I Freaked Out Aboot Canada

I was a stubborn, indignant, pouty, bee-yotch about crossing the border into Canada on Sunday. I wanted to just take a week or so and slow down, not have to worry about going into a different country with our entire house so soon into our RV journey where we don’t even have our plan solidified of what we really want to accomplish in each location and get out of this full-time travel experience because we’re too busy traveling and planning for the RV tasks to work on any other passion projects.

I had meltdowns because I was overwhelmed by all these “requirements” that aren’t actually required at all, I was just placing undue pressure on myself because I have a fear of the unknown and when there appears to be too many unknown factors I hold myself back or resist change. Which is exactly why I’m lucky to have Reid in my life: to encourage me to do the things that I may have FOMO about not having gotten to experience later.

In the campground late at night in the dark, I couldn’t get myself to stop crying, and even in the moment I was feeling like, “I don’t like who I’m being right now, why can’t I stop crying? It must be because I’m not meant for RV life!” But then I really started analyzing the next morning, and I realized: who is that self-doubt-y thought helping? No one!

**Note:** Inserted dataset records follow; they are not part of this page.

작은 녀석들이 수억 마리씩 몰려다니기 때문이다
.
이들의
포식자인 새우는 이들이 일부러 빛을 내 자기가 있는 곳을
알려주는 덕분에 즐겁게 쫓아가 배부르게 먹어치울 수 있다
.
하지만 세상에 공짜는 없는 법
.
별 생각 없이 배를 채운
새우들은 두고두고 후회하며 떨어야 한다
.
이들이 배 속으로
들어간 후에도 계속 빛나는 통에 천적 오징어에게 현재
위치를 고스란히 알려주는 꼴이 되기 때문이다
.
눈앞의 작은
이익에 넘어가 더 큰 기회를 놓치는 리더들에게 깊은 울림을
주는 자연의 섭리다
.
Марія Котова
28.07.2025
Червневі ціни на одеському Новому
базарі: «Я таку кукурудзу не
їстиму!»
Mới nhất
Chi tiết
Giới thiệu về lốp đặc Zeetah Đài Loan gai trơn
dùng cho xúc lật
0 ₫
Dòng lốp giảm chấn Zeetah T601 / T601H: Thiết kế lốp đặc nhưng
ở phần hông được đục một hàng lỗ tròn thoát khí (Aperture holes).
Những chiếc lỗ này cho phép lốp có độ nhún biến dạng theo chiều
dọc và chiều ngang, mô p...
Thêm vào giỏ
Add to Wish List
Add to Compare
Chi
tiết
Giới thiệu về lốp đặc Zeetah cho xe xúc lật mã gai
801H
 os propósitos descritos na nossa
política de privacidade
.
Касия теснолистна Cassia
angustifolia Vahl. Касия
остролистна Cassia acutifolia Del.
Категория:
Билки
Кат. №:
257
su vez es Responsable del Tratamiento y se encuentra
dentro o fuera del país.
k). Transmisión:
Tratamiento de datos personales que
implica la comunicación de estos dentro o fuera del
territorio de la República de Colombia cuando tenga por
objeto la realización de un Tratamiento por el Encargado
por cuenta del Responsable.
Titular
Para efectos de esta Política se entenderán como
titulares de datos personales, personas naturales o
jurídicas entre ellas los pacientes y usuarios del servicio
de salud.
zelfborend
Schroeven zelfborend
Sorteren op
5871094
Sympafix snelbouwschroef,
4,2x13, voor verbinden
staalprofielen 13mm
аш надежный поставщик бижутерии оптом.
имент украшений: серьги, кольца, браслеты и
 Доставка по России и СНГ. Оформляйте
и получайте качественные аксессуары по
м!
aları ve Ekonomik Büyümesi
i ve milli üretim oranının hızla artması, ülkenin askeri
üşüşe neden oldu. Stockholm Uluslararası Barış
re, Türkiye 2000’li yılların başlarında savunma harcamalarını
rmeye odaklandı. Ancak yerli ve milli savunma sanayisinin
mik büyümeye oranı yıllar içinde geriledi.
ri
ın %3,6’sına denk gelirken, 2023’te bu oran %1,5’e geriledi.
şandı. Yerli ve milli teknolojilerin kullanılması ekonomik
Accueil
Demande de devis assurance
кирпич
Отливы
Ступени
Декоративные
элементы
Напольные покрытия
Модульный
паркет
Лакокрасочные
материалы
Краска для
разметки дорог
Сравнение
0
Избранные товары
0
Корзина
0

So, I made a resolution that morning to be more positive and try to have a mind of gratitude and openness to experience, and be in control of my own happiness regardless of the circumstances surrounding me. And then, a week later, after Reid had already delayed our timeline of going into Canada a week for my peace of mind, I still had another melt down stressing over crossing into Canada and thinking about everything that could go wrong and how I still felt like we were moving faster than we can keep up with.

Only this Sunday, I channelled all my anxiety about Canada into focusing on just sitting there being pissed off at Reid for making us go into Canada. Which, wasn’t the best use of an emotional toolbelt, but I was also PMSing, so that’s what I decided to do and I stuck with it. 

After we made it through border patrol with no incidents and we had an amazing first day with our neighbors to the north, now I’m trying to take Sunday’s experience as proof that I can channel anxious and unproductive thoughts into something more manageable instead of sitting there crying. I just asked Reid what he needed help with and did it and let my brain focus on doing things while acting as bitchy as I pleased, instead of overthinking and not acting on what needs to be accomplished at all.

Now, hopefully I can look at RVing and all its challenges as prep for all the challenges I’ll face in motherhood. RV life will be my training ground and (metaphorical) Tough Mudder course (because I don’t run) for self-development and give me tools to make progress toward personal goals.

I’ll just focus on enjoying the ride and letting more things roll right off my back, because I know many people would love to be doing what we’re getting to do right now, and if I can learn to respond to stress better in a living situation like this then hopefully that stress response will carry over and serve me better in all areas of life too.